Load pickled object in different file - Attribute error

lmartens picture lmartens · Oct 27, 2016 · Viewed 17.8k times · Source

I have some trouble with loading a pickled file in a module that is different from the module where I pickled the file. I am aware of the following thread: Unable to load files using pickle and multipile modules. I've tried the proposed solution of importing the class into the module where I am unpickling my file, but it keeps giving me the same error: AttributeError: Can't get attribute 'Document' on <module '__main__' from ''>

The basic structure of what I am trying to do:

Util file that pickles and unpickles objects, utils.py:

import pickle

def save_document(doc):

    from class_def import Document

    write_file = open(file_path, 'wb')
    pickle.dump(doc, write_file)

def load_document(file_path):
    from class_def import Document

    doc_file = open(file_path, 'rb')
    return pickle.load(doc_file)

File where Document object is defined and the save util method is called, class_def.py:

import utils

class Document(object):
    data = ""

if __name__ == '__main__':
    doc = Document()
    utils.save_document(doc)

File where the load util method is called, process.py:

import utils

if __name__ == '__main__':
     utils.load_document(file_path)

Running process.py gives the mentioned AttributeError. If I import the class_def.py file into process.py and run its main method as mentioned in the original thread it works, but I want to be able to run these two modules separately, since the class_def file is a preprocessing step that takes quite some time. How could I solve this?

Answer

Tadhg McDonald-Jensen picture Tadhg McDonald-Jensen · Oct 27, 2016

in your class_def.py file you have this code:

if __name__ == '__main__':
    doc = Document()
    utils.save_document(doc)

This means that doc will be a __main__.Document object, so when it is pickled it is expecting to be able to get a Document class from the main module, to fix this you need to use the definition of Document from a module called class_def meaning you would add an import here:

(in general you can just do from <own module name> import * right inside the if __name__ == "__main__")

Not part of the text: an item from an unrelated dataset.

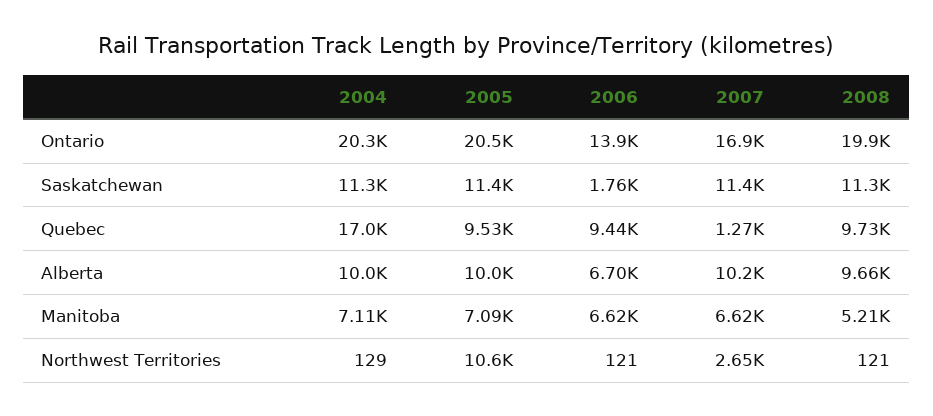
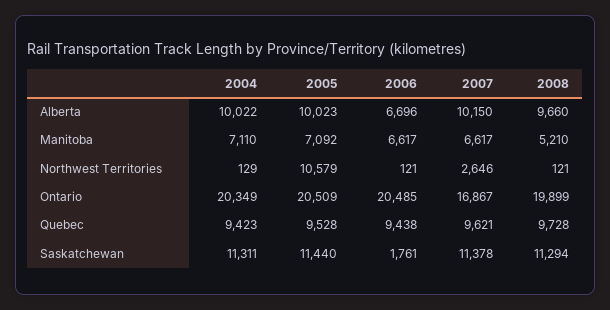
2006, Ontario: 13900 -> 20485
2004, Quebec: 17000 -> 9423
2007, Quebec: 1270 -> 9621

if __name__ == '__main__':
    from class_def import Document 
    # ^ so that it is using the Document class defined under the class_def module
    doc = Document()
    utils.save_document(doc)

that way it will need to run the class_def.py file twice, once as __main__ and once as class_def but it does mean that the data will be pickled as a class_def.Document object so loading it will retrieve the class from the correct place. Otherwise if you have a way of constructing one document object from another you can do something like this in utils.py:

def save_document(doc):
    if doc.__class__.__module__ == "__main__":
        from class_def import Document #get the class from the reference-able module
        doc = Document(doc) #convert it to the class we are able to use


    write_file = open(file_path, 'wb')
    pickle.dump(doc, write_file)

Although usually I'd prefer the first way.